The asps are out! It’s been years since we’ve had a big asp outbreak. These stinging hump back caterpillars love oak trees, yaupons hollies, burford hollies, hawthorns, altheas, and hibiscus. I saw a fresh hatching no bigger than a pea on some hollies the other day. Take a close look at your plants and see if you find any skeletonized leaves. Spray thoroughly on the tops and bottoms of the leaves with Spinosad, or Liquid Sevin as a contact kill. Thuricide can also be used, but the caterpillar has to ingest the leaves to be killed and that takes a couple of days.
Leafcutter bees are also a problem now. These bees are generally passive and not very aggressive. However they can sting and will do so if handled or aggravated. You usually never see the bee, but you do see the damage left behind. They cut perfect semi-circles out of the leaves of soft tissued plants such as crape myrtles, hibiscus, plumbago and roses. We first noticed the damage on our kapok trees. They take the leaves and roll them into perfect tubes to block their nest openings. No treatment is necessary since the nesting period of the female is usually just a couple of weeks. The scalloping of the leaves will not kill your plants, it just leaves them unsightly to some. These bees are great pollinators, so I say, “let them do their thing”.
-DeAnna
Nell Angelo says
Do you carry Tanglefoot or another product to keep leaf cutter ants from stripping trees??
Jesse says
We carry a product called AmDro Total Ant Block that controls leaf cutter ants.
James Gill says
Amdro® was originally designed for fire ants, but with the addition of sugars, has become somewhat attractive to leaf-cutting ants. The bait is easily applied by mechanical spreader or by hand (wearing gloves) to the central nest area. Applications can be made in all seasons, but treatments should be postponed during periods of prolonged rain or freezing weather. Once the bait is applied, foraging ants search out the pellets and carry them underground. The first signs of control will be a reduction in foraging and excavation activity usually within 5 – 7 days after bait application. These activities will gradually stop and the colony will become inactive within 2 to 3 weeks.

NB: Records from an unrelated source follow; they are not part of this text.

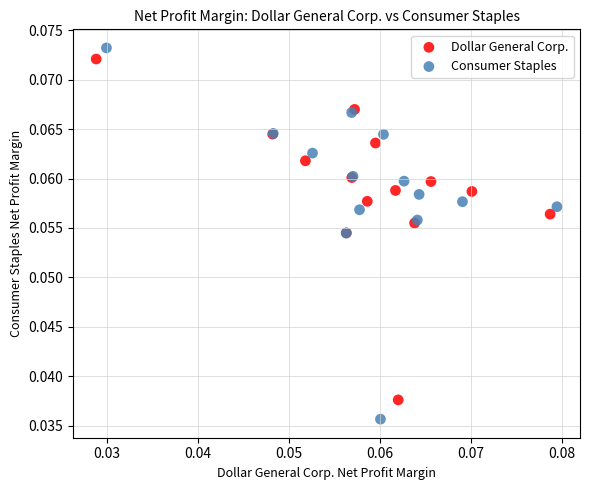

Which series reaches the minimum Y coordinate?

Consumer Staples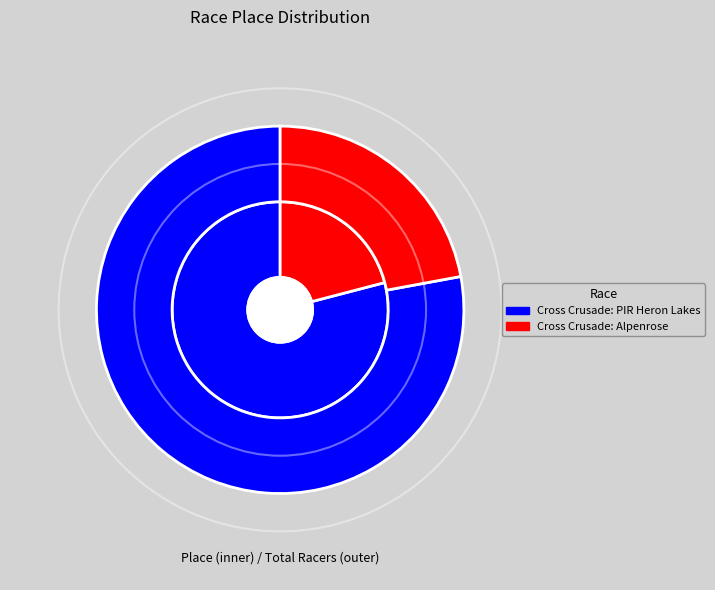

Which slice is the largest?

Cross Crusade: PIR Heron Lakes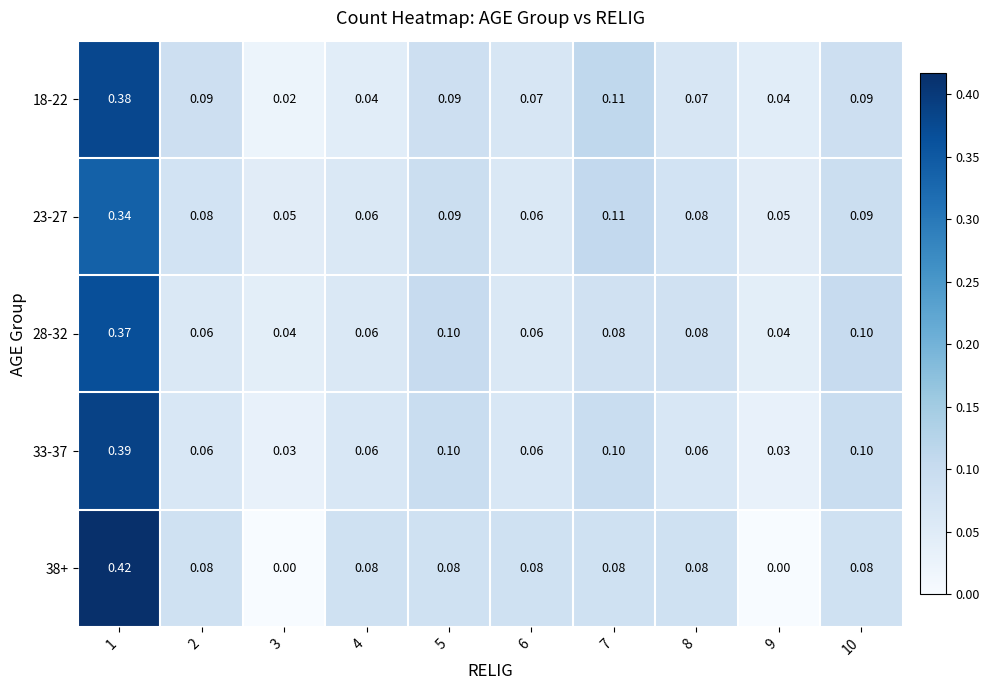

Is the value of 28-32 at 8 greater than the value of 33-37 at 5?

No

Amdro leaf-cutting ant bait
Amdro® Ant Block is very safe to use. However, it has not proven to be as effective as methyl bromide or other baits in completely halting activity in leaf-cutting ant colonies. Only 3 of 10 colonies were killed with a single Amdro® bait application in a recent study by the Forest Pest Management Cooperative (D. Grosman, unpublished data). On the other hand, the activity of nearly all treated colonies was markedly reduced for several weeks. Although the worker ant activity of many colonies often recovers to a certain extent after 6 – 8 weeks, the activity almost never recovers to pretreatment levels. This suggests that the bait was effective in killing one or more queens and reduced the potential impact of colonies on crops or ornamentals.